Project Summary Up to one-third of young adults report use of marijuana or alcohol in the past month, with 8% reporting daily marijuana use and 32% engaging in heavy episodic drinking. Marijuana and alcohol use peak during emerging adulthood and can still have an impact on the developing brain. Both substances are associated with lower

academic achievement, negative health effects, addiction, and driving impairment and injury. Simultaneous alcohol and marijuana (SAM) use, defined as use of both substances at the same time or in close proximation of each other with overlapping effects, is common among young adults. Past research has shown that SAM

use occurs in almost one-fourth of young adults and can lead to more negative consequences than use of either substance alone. Though brief interventions have been developed for alcohol and marijuana use independently, many are targeted to college populations. Young adults in the community who are at risk for

developing substance use disorders (SUDs) often have more limited options. Targeting protective behavioral strategies (PBS), such as setting limits on the frequency of SAM use, may help reduce negative consequences and prevent development of SUD. No current intervention addresses SAM use and few leverage new

technological methods (e.g., smartphones) or strategies (e.g., PBS) to engage young adults.

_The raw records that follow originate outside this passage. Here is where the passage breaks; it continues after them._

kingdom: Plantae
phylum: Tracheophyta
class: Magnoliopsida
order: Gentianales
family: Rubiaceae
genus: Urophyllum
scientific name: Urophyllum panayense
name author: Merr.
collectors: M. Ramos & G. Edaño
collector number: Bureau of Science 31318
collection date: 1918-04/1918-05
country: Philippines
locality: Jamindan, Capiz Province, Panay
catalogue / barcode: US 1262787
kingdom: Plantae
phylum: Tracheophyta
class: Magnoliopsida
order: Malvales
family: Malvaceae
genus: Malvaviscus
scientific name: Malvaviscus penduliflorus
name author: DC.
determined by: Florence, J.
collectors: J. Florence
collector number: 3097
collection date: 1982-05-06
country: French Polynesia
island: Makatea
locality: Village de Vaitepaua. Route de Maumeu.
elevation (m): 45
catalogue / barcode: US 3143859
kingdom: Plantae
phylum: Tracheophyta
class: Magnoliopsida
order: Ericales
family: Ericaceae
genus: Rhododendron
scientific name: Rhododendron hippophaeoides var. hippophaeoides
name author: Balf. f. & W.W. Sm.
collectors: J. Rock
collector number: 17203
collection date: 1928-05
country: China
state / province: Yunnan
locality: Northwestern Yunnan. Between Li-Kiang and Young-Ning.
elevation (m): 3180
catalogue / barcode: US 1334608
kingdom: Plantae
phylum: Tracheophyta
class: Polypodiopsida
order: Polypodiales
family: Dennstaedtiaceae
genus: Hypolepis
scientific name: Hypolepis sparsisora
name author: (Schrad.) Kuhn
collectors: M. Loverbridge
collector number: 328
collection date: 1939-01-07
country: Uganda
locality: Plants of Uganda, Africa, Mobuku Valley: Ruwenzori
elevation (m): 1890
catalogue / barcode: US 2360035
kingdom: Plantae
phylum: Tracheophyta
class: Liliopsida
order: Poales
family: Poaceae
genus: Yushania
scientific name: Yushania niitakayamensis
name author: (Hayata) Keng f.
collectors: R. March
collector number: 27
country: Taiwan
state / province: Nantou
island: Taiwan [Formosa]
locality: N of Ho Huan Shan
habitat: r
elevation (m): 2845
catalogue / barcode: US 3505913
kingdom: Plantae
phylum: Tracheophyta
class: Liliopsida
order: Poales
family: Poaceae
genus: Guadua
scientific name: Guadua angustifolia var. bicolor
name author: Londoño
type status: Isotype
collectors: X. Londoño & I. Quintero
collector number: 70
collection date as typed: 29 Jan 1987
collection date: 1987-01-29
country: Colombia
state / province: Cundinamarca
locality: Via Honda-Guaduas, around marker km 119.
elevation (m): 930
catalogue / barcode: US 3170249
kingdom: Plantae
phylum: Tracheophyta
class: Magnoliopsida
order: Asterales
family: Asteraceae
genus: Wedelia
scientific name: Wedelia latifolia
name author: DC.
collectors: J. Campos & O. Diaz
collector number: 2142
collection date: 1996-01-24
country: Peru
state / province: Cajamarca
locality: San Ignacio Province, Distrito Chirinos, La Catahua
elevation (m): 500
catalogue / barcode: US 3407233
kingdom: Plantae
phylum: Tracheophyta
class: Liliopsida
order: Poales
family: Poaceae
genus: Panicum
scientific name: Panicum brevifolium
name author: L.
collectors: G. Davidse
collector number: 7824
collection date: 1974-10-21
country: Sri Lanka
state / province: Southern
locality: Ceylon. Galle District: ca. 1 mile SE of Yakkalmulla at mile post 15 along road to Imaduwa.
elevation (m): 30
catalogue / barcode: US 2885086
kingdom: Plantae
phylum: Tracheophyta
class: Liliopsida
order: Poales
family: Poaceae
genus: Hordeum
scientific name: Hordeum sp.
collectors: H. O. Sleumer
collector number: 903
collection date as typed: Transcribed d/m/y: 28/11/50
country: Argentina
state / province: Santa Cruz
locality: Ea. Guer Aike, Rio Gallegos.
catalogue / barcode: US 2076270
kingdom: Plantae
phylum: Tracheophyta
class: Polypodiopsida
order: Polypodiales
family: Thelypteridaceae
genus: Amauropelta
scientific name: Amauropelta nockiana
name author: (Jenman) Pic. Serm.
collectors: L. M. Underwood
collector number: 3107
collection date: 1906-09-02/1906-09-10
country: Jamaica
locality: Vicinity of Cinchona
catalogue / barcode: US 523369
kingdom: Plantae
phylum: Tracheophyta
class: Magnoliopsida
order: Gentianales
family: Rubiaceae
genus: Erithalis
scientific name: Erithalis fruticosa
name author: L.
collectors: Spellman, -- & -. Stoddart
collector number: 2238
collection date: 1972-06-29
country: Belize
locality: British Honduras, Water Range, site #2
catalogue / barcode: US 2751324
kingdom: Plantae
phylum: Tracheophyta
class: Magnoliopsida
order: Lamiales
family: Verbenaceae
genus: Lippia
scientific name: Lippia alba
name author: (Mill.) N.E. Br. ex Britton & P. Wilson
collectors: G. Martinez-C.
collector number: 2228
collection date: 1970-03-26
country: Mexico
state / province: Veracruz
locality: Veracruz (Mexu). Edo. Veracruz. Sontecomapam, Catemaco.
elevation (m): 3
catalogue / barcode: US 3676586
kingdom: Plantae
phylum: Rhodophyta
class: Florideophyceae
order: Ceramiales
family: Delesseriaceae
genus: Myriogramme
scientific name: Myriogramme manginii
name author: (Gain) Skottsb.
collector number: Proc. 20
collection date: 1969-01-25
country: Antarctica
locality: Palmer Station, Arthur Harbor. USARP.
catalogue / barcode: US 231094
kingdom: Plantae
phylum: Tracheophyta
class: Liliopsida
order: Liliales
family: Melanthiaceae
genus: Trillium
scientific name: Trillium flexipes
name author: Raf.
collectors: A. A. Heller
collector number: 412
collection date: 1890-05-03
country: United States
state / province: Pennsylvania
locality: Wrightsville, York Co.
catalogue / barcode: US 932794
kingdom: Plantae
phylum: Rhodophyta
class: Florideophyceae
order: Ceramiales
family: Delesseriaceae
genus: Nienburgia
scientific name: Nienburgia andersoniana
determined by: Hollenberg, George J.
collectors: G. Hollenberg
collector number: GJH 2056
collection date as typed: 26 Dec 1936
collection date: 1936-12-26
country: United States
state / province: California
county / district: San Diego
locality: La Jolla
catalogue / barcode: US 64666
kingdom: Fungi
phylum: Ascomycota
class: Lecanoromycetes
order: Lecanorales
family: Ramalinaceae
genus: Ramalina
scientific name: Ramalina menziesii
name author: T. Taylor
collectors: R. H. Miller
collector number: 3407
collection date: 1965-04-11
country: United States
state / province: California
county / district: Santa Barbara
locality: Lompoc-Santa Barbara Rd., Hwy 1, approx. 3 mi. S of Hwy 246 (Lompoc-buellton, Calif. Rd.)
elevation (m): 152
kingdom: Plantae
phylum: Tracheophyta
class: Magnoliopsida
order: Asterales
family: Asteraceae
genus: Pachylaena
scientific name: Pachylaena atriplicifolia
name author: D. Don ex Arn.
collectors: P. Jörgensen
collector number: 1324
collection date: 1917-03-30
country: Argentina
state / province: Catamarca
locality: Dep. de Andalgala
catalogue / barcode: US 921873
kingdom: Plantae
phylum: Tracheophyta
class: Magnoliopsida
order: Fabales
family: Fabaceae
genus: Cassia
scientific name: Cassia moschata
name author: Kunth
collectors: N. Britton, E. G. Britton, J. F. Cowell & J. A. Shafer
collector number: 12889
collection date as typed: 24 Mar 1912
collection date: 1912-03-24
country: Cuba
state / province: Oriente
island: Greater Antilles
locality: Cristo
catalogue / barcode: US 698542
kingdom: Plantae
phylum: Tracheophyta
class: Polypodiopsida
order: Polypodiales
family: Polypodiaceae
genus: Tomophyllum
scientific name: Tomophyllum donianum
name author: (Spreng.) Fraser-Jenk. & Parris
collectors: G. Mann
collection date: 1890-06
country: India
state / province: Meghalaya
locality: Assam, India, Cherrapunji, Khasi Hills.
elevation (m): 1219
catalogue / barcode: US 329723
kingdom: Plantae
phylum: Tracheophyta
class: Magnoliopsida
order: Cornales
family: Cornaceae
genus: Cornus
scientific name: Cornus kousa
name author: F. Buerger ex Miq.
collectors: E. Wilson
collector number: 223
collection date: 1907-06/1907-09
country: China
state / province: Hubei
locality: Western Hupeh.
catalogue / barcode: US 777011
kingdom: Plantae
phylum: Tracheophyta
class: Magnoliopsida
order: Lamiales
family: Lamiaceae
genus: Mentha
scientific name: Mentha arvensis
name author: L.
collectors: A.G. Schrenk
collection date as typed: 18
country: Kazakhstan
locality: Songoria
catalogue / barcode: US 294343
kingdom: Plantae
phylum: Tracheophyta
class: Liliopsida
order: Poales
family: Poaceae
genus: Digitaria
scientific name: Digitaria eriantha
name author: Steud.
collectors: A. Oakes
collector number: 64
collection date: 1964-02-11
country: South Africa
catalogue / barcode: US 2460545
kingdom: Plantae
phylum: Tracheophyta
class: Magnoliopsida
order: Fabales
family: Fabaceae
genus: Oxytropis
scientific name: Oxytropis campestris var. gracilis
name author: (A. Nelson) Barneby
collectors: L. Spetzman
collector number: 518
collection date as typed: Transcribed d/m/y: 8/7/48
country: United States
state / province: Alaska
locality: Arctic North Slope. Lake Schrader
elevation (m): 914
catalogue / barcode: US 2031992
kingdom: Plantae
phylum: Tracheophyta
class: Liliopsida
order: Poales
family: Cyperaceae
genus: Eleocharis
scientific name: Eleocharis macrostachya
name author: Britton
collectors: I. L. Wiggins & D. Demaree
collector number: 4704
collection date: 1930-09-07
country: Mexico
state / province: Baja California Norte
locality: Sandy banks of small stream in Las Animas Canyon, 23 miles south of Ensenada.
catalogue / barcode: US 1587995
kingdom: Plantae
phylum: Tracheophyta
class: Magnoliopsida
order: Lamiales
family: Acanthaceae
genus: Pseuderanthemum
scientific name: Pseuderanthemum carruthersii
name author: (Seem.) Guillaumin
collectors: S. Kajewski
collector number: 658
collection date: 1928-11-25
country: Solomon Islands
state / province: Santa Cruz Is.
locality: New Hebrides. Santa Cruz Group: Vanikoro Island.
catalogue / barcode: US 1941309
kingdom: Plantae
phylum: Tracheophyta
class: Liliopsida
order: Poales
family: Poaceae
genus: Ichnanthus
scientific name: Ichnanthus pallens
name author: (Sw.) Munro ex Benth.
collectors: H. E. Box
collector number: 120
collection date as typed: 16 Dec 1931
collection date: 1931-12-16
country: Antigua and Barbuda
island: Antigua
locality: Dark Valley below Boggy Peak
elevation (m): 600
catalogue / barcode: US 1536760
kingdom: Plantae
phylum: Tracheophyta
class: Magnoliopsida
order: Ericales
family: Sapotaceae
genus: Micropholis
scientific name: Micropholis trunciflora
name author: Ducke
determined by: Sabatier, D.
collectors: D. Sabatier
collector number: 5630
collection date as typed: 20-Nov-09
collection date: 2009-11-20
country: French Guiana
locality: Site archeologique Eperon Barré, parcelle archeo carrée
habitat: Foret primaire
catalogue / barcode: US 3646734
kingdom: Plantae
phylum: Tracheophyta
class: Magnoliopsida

Ecological momentary interventions (EMIs) and just-in-time adaptive interventions (JITAIs) offer opportunity for interventions on SAM use by delivering intervention components in real-time, in a person's natural

environment, using mobile devices. Technological advances afford increased adaptability to support an individual as his/her context changes, when the individual is receptive and in need of assistance. The goal of this treatment development project is to develop an adaptive EMI (a-EMI) that is grounded in self-regulation

and social cognitive theories. To determine the most efficacious intervention strategies, we will utilize the Multiphase Optimization Strategy (MOST) framework. Historically, most interventions are built initially as a package of strategies, from which it is difficult to determine the most effective components. As an alternative,

the MOST framework allows for successive testing of intervention components to identify the best combination. Following pilot testing, we will assess the feasibility and efficacy of intervention components on two outcomes (negative consequences and PBS) using a fractional factorial experimental design, with post-assessment and

one- and three-month follow-ups. 136 diverse young adults recruited from primary care clinics who report current SAM use will be randomly assigned to one of eight groups, representing experimental conditions that include or do not include intervention strategies focused on craving reduction and PBS. As a result of this

process, individual and/or combined components that lead to improved outcomes will be retained in a subsequent randomized controlled trial, while ineffective components will be eliminated.